Websense earlier this year decided to ease out of direct sales and take on rivals such as McAfee and Symantec in the SMB market. To lead the charge, Websense hired former McAfee channel chief David Roberts as vice president of sales.

The company is betting the time is right to engage channel partners for its subscription-based security and Web filtering software, even though vendors such as Microsoft and Cisco Systems are integrating security into their products.

Websense’s technology, Shannon said, is complementary to the security that Microsoft, for instance, is embedding in the next release of its operating system, dubbed Vista. Channel companies, constantly on the lookout for high-margin products around which they can wrap services, are attracted to the Websense technology because it meets those requirements, she said.

“They can use our solution and create services around it,” she said.

Websense partner TotalTech, of San Diego, is earning margins of more than 20 percent on the vendor’s technology, said TotalTech President and CEO Ken Hamilton.

The vendor maintains a database of corrupted Web sites and phishing attacks and constantly updates it to protect customers from new types of threats. The company’s technology has reporting capabilities that allow customers to keep abreast of risks averted by Websense’s filtering and security software.

Websense also issues biannual reports that provide assessments of the most common security threats facing technology users and where they originate. In the first half of 2006, for instance, the company found that the number of Web sites designed for the purpose of spreading crimeware increased by 100 percent. Attacks on commercial sites by cyber-thieves went up 35 percent.

“They are doing this 24 hours a day, figuring out ways to take money from people,” said Shannon.

The code used by hackers has become more malicious, sophisticated and harder to detect, the vendor found.

Customers like the Websense capabilities as well as the technology’s ease of use, said Hamilton.
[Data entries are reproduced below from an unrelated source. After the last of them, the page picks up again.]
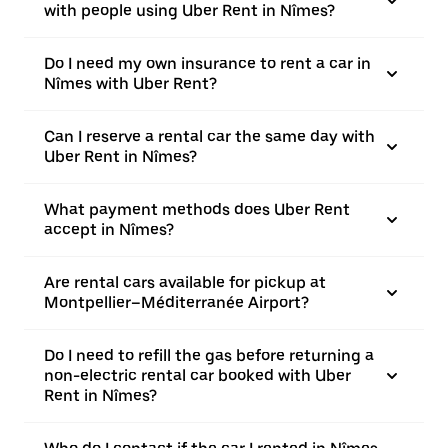
with people using Uber Rent in Nîmes?
Do I need my own insurance to rent a car in
Nîmes with Uber Rent?
Can I reserve a rental car the same day with
Uber Rent in Nîmes?
What payment methods does Uber Rent
accept in Nîmes?
Are rental cars available for pickup at
Montpellier–Méditerranée Airport?
Do I need to refill the gas before returning a
non-electric rental car booked with Uber
Rent in Nîmes?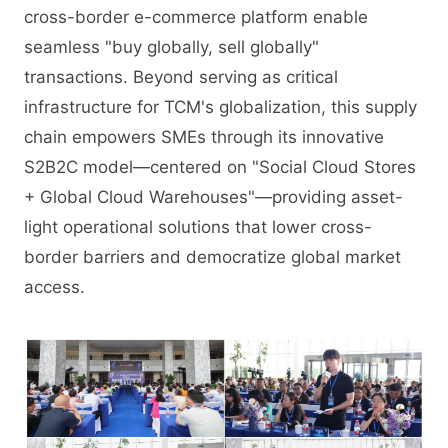
cross-border e-commerce platform enable
seamless "buy globally, sell globally"
transactions. Beyond serving as critical
infrastructure for TCM's globalization, this supply
chain empowers SMEs through its innovative
S2B2C model—centered on "Social Cloud Stores
+ Global Cloud Warehouses"—providing asset-
light operational solutions that lower cross-
border barriers and democratize global market
access.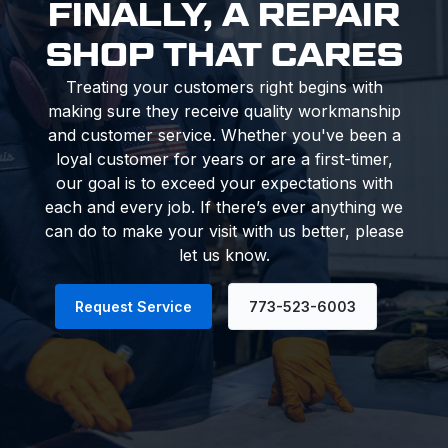
FINALLY, A REPAIR
SHOP THAT CARES
Treating your customers right begins with
making sure they receive quality workmanship
and customer service. Whether you've been a
loyal customer for years or are a first-timer,
our goal is to exceed your expectations with
each and every job. If there’s ever anything we
can do to make your visit with us better, please
let us know.
Request Service
773-523-6003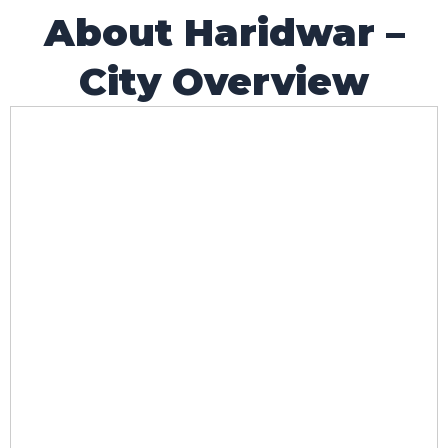
About Haridwar –
City Overview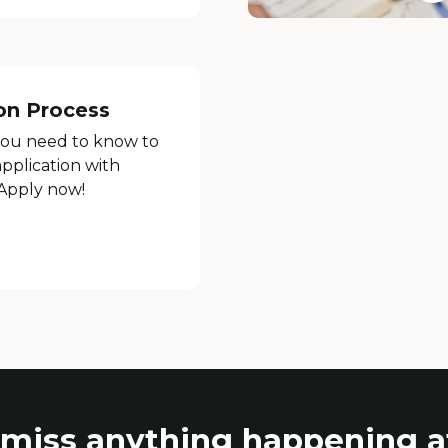
on Process
you need to know to
pplication with
 Apply now!
 miss anything happening 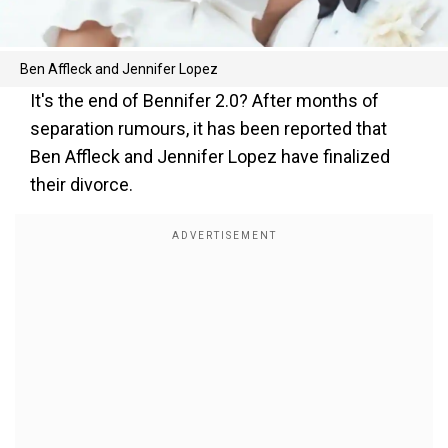
Ben Affleck and Jennifer Lopez
It's the end of Bennifer 2.0? After months of
separation rumours, it has been reported that
Ben Affleck and Jennifer Lopez have finalized
their divorce.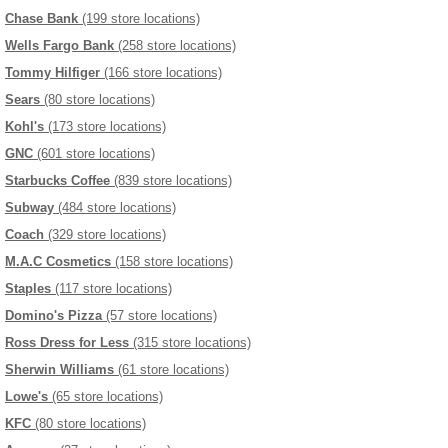
Chase Bank
(199 store locations)
Wells Fargo Bank
(258 store locations)
Tommy Hilfiger
(166 store locations)
Sears
(80 store locations)
Kohl's
(173 store locations)
GNC
(601 store locations)
Starbucks Coffee
(839 store locations)
Subway
(484 store locations)
Coach
(329 store locations)
M.A.C Cosmetics
(158 store locations)
Staples
(117 store locations)
Domino's Pizza
(57 store locations)
Ross Dress for Less
(315 store locations)
Sherwin Williams
(61 store locations)
Lowe's
(65 store locations)
KFC
(80 store locations)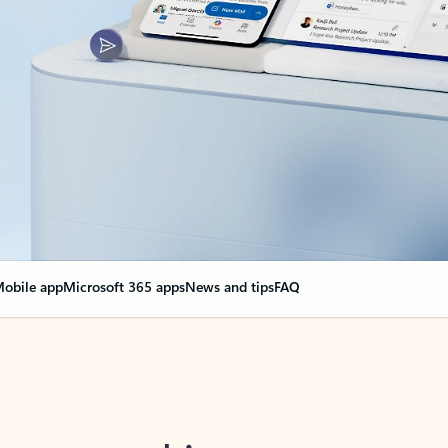
obile app
Microsoft 365 apps
News and tips
FAQ
nge everything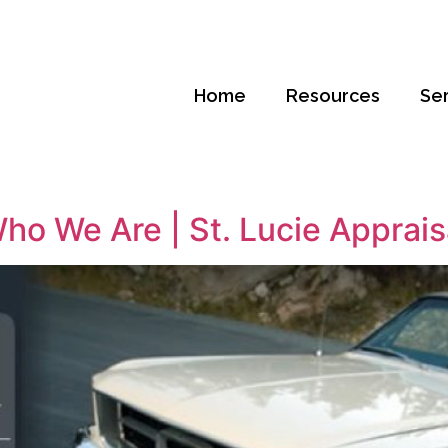
Home
Resources
Se
ho We Are | St. Lucie Apprais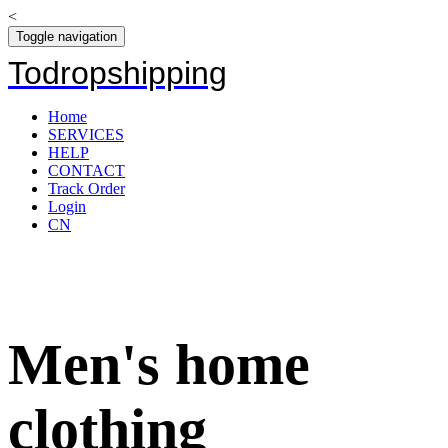
<
Toggle navigation
Todropshipping
Home
SERVICES
HELP
CONTACT
Track Order
Login
CN
Men's home
clothing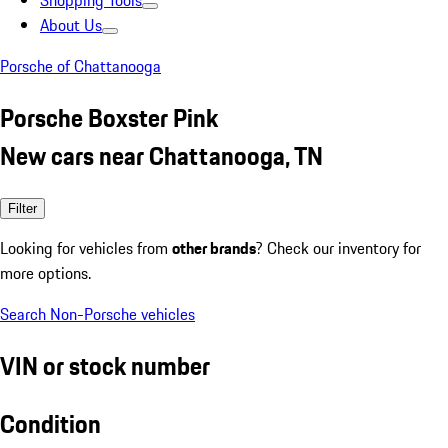
Shopping Tools
About Us
Porsche of Chattanooga
Porsche Boxster Pink
New cars near Chattanooga, TN
Filter
Looking for vehicles from
other brands
? Check our inventory for
more options.
Search Non-Porsche vehicles
VIN or stock number
Condition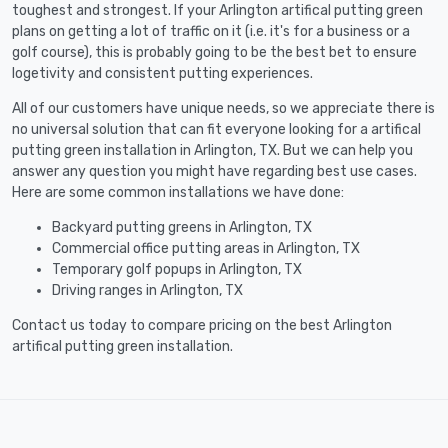
toughest and strongest. If your Arlington artifical putting green
plans on getting a lot of traffic on it (i.e. it's for a business or a
golf course), this is probably going to be the best bet to ensure
logetivity and consistent putting experiences.
All of our customers have unique needs, so we appreciate there is
no universal solution that can fit everyone looking for a artifical
putting green installation in Arlington, TX. But we can help you
answer any question you might have regarding best use cases.
Here are some common installations we have done:
Backyard putting greens in Arlington, TX
Commercial office putting areas in Arlington, TX
Temporary golf popups in Arlington, TX
Driving ranges in Arlington, TX
Contact us today to compare pricing on the best Arlington
artifical putting green installation.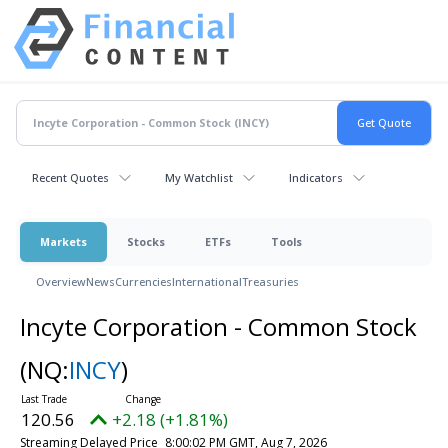
Recent Quotes
My Watchlist
Indicators
Markets
Stocks
ETFs
Tools
Overview
News
Currencies
International
Treasuries
Incyte Corporation - Common Stock
(NQ:
INCY
)
120.56
+2.18 (+1.81%)
Streaming Delayed Price
8:00:02 PM GMT, Aug 7, 2026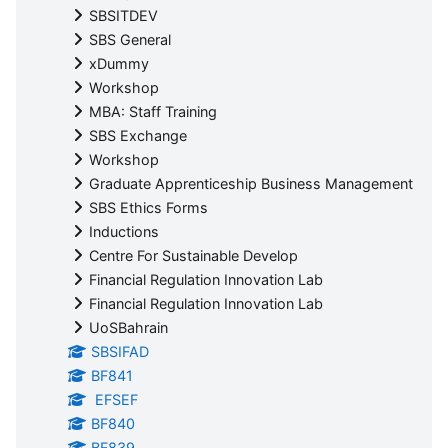
SBSITDEV
SBS General
xDummy
Workshop
MBA: Staff Training
SBS Exchange
Workshop
Graduate Apprenticeship Business Management
SBS Ethics Forms
Inductions
Centre For Sustainable Develop
Financial Regulation Innovation Lab
Financial Regulation Innovation Lab
UoSBahrain
SBSIFAD
BF841
EFSEF
BF840
BF839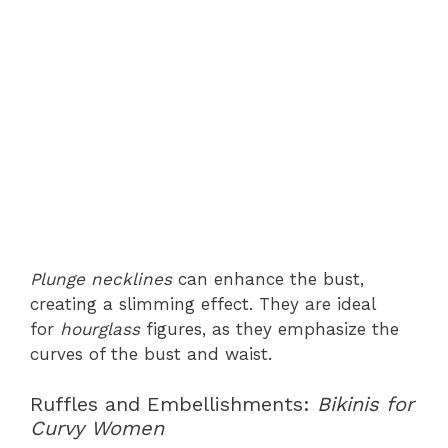
Plunge necklines
can enhance the bust,
creating a slimming effect. They are ideal
for
hourglass
figures, as they emphasize the
curves of the bust and waist.
Ruffles and Embellishments:
Bikinis for
Curvy Women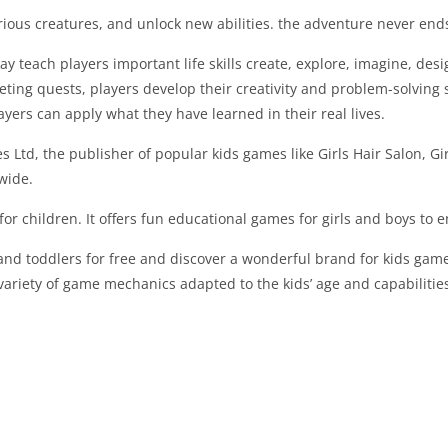
ious creatures, and unlock new abilities. the adventure never ends
 teach players important life skills create, explore, imagine, de
ing quests, players develop their creativity and problem-solving ski
ers can apply what they have learned in their real lives.
 Ltd, the publisher of popular kids games like Girls Hair Salon, G
wide.
or children. It offers fun educational games for girls and boys to 
 and toddlers for free and discover a wonderful brand for kids game
variety of game mechanics adapted to the kids’ age and capabilitie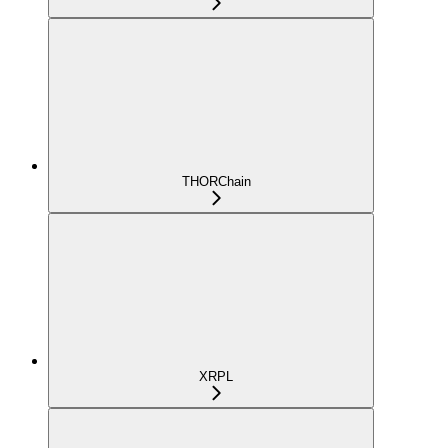
THORChain
XRPL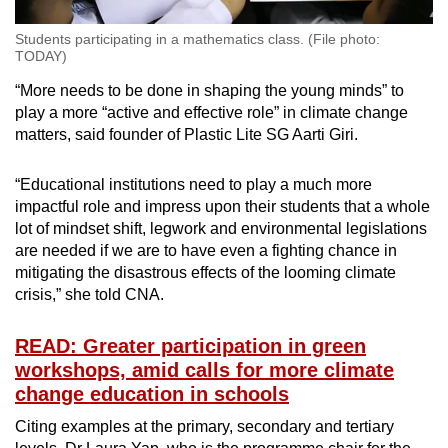
Students participating in a mathematics class. (File photo:
TODAY)
“More needs to be done in shaping the young minds” to
play a more “active and effective role” in climate change
matters, said founder of Plastic Lite SG Aarti Giri.
“Educational institutions need to play a much more
impactful role and impress upon their students that a whole
lot of mindset shift, legwork and environmental legislations
are needed if we are to have even a fighting chance in
mitigating the disastrous effects of the looming climate
crisis,” she told CNA.
READ: Greater participation in green
workshops, amid calls for more climate
change education in schools
Citing examples at the primary, secondary and tertiary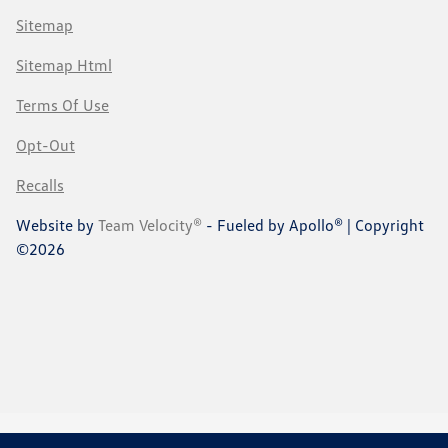
Sitemap
Sitemap Html
Terms Of Use
Opt-Out
Recalls
Website by
Team Velocity®
- Fueled by Apollo® | Copyright
©2026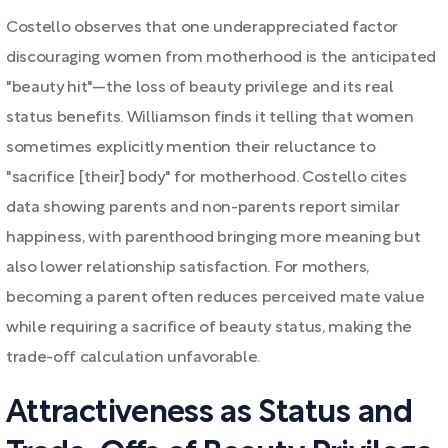
Costello observes that one underappreciated factor
discouraging women from motherhood is the anticipated
"beauty hit"—the loss of beauty privilege and its real
status benefits. Williamson finds it telling that women
sometimes explicitly mention their reluctance to
"sacrifice [their] body" for motherhood. Costello cites
data showing parents and non-parents report similar
happiness, with parenthood bringing more meaning but
also lower relationship satisfaction. For mothers,
becoming a parent often reduces perceived mate value
while requiring a sacrifice of beauty status, making the
trade-off calculation unfavorable.
Attractiveness as Status and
“It’s very easy to install and very simplified to implement,” said Hamilton. “It’s also highly flexible, which is what customers like.”

Most significantly, said Hamilton, who worked at Websense before founding TotalTech last year, the technology does what it is purported to, which is not always the case in the IT world.

“The key word is that it works, and it works extremely well,” said Hamilton.

In its partner recruitment efforts, Websense is not focusing solely on companies that already have security expertise. Shannon attributed this to the technology’s ease of use.

Nevertheless, the vendor has launched a Certified Web Security Engineer program to train partners on Web security.